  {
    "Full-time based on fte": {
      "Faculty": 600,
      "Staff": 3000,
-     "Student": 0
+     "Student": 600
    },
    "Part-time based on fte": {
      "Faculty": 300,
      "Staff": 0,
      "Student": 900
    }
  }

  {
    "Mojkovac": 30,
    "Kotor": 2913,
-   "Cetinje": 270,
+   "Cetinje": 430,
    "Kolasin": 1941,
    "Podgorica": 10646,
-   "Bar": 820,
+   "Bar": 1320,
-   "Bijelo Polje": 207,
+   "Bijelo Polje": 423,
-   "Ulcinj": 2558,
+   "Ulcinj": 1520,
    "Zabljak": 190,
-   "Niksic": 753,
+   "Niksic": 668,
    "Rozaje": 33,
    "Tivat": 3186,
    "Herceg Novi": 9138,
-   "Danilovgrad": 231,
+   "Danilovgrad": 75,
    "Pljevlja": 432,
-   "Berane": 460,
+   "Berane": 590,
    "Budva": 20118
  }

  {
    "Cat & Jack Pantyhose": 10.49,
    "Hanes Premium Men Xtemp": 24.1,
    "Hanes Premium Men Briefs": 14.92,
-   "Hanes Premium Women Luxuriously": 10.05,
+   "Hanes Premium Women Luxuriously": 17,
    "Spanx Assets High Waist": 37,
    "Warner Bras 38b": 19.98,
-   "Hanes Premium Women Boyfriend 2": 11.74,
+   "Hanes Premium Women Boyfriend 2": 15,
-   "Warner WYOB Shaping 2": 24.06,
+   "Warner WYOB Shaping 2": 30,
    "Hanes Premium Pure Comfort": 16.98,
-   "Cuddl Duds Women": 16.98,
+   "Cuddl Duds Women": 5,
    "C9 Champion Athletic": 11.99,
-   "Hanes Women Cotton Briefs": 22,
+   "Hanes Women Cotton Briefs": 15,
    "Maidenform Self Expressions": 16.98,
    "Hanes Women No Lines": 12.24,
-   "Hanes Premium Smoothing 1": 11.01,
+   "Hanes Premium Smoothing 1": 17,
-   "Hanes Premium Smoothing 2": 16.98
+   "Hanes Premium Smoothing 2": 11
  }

-*-

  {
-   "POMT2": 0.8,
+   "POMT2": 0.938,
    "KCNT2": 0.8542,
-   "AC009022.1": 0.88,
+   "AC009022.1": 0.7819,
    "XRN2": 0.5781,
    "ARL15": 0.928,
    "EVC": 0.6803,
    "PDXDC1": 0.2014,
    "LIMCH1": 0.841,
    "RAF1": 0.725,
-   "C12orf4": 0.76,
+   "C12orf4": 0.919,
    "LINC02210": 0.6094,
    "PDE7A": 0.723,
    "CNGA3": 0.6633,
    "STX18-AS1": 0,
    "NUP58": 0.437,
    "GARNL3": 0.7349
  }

-*-

=== Work to be completed ===
Check each line of the records for the word "based", and show the lines that contain it.

=== Response to this task ===
    "Full-time based on fte": {
    "Part-time based on fte": {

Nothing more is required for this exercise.